長い時間と大きな空間を含んだ一つのカットのなかに、多くの伏線がはり巡らされている。ここで伏線とは複線でもある。それは、回収されることで一枚の絵になったり、ひとつながりの因果的展開(物語)になったりするのではなく、多数の線が同時に走っていて、そのうちのある線があるところでは伏せられ、あるところでは顕れる。たくさんの線が、それぞれ異なるリズムで伏せられたり顕れたりする、そのような線たちを集めた太い束として、長くて広いワンカットがある。たくさんの細かいリズムによって構成される太いうねり。複数の線の共立がつくりだすのは統一的なパースペクティブではなく「うねり」であり、それによって時空の継起性(連続性)が解体される。

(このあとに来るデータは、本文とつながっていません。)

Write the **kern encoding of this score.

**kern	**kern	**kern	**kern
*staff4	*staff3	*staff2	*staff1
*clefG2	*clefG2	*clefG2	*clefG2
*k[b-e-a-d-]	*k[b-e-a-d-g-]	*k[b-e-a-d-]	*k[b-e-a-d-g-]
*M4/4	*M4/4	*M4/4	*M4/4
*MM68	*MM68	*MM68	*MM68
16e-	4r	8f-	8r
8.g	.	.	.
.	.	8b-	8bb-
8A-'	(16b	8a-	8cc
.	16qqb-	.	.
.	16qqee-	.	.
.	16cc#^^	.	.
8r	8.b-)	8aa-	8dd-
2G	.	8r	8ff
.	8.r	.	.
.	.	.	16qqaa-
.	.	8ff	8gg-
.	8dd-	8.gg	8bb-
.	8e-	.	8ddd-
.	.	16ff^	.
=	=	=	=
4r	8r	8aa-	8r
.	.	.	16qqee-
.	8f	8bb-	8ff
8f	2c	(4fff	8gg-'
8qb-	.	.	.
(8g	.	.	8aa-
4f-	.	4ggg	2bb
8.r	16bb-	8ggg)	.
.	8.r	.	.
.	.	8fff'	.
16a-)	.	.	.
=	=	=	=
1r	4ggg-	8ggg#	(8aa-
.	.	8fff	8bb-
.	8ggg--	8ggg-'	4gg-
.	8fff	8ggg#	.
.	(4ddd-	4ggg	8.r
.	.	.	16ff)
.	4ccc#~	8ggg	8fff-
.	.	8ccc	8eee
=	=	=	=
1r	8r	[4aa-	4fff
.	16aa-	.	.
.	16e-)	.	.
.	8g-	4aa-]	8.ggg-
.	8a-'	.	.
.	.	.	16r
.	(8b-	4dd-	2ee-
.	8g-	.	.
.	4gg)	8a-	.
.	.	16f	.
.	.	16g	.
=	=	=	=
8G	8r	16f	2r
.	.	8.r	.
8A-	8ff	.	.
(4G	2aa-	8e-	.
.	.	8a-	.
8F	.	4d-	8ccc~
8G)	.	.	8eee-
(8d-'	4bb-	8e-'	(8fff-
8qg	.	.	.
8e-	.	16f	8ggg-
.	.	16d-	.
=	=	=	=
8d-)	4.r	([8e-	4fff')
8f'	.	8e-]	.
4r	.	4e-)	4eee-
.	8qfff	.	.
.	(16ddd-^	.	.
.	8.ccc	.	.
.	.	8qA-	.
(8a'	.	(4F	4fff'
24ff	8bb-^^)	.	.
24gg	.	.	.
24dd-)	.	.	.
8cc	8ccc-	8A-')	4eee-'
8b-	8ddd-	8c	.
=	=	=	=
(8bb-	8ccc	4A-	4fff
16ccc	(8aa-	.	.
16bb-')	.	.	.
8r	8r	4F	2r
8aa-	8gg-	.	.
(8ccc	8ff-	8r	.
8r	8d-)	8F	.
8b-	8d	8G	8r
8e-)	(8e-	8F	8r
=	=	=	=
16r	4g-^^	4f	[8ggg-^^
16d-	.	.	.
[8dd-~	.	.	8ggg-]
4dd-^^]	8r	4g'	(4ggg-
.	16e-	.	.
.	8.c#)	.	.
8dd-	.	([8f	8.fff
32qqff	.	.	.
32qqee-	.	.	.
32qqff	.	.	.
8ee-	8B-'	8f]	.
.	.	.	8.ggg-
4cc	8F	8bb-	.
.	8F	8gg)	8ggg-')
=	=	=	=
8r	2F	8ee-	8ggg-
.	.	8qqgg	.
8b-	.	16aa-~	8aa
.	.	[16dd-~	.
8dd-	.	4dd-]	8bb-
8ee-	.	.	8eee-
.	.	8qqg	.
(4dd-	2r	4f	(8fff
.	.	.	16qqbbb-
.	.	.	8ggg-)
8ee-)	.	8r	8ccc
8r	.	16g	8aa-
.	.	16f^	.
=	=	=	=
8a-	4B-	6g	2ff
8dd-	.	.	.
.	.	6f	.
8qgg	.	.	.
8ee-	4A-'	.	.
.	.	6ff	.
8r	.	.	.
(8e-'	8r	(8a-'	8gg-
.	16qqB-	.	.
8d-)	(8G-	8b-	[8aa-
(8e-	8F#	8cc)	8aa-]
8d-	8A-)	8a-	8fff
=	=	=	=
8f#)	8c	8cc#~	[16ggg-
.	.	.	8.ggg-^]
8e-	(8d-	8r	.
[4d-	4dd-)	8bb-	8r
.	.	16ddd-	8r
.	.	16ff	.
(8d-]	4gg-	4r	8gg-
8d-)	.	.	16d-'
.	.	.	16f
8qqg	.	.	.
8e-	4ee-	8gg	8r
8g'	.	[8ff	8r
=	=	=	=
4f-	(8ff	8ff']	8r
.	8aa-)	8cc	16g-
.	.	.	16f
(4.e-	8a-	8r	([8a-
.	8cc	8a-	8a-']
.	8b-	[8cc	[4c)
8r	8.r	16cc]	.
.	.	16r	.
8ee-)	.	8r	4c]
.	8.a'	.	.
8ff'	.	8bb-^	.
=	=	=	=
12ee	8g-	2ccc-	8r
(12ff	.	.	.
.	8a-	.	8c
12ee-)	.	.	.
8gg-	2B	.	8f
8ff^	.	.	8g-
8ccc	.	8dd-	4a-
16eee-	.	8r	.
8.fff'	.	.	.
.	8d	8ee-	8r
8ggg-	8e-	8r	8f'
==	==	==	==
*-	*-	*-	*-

継起的、連続的なワンカットであることが、むしろその秩序を緩めて、時空を超えたものを召喚する。

ワンカットの伏線=複線性を担う大きな要素として「音」がある。『凱里ブルース』は(当然のこととは言え)、映画がつくり出す時空において「音の構築」がいかに重要であるのかを思い知らされる映画でもある。視覚的なモンタージュよりもむしろ、音の構築こそが大きいのではないかとすら思わされる。極端なことを言えば、カメラを回しつづけてさえいれば、長いカットを撮ることはできる。しかしそれは空の器のようなもので、まずそこに、カメラのフレームを横切る(そして、カメラが撮っていないところにも存在する)人たちや物たちの複数の動きがつくりだされる必要がある。そして、それを下支えする地形の存在を考慮に入れなければならない。そこにさらに、音の構築によって生まれる、視覚によってつくられるものとは別の系の時空が重ねられる。長いワンカットをつくりあげるためには、この、恐ろしく複雑なダイヤグラムの計算が必要になるだろう。ビー・ガンの頭のなかは一体どうなっているのかと思う。というか、まさにこのダイヤグラムこそが三+一次元の時空を超える超時空のプロトタイプであり、ダイヤグラムをつくることが超時空を設計することなのだと思う。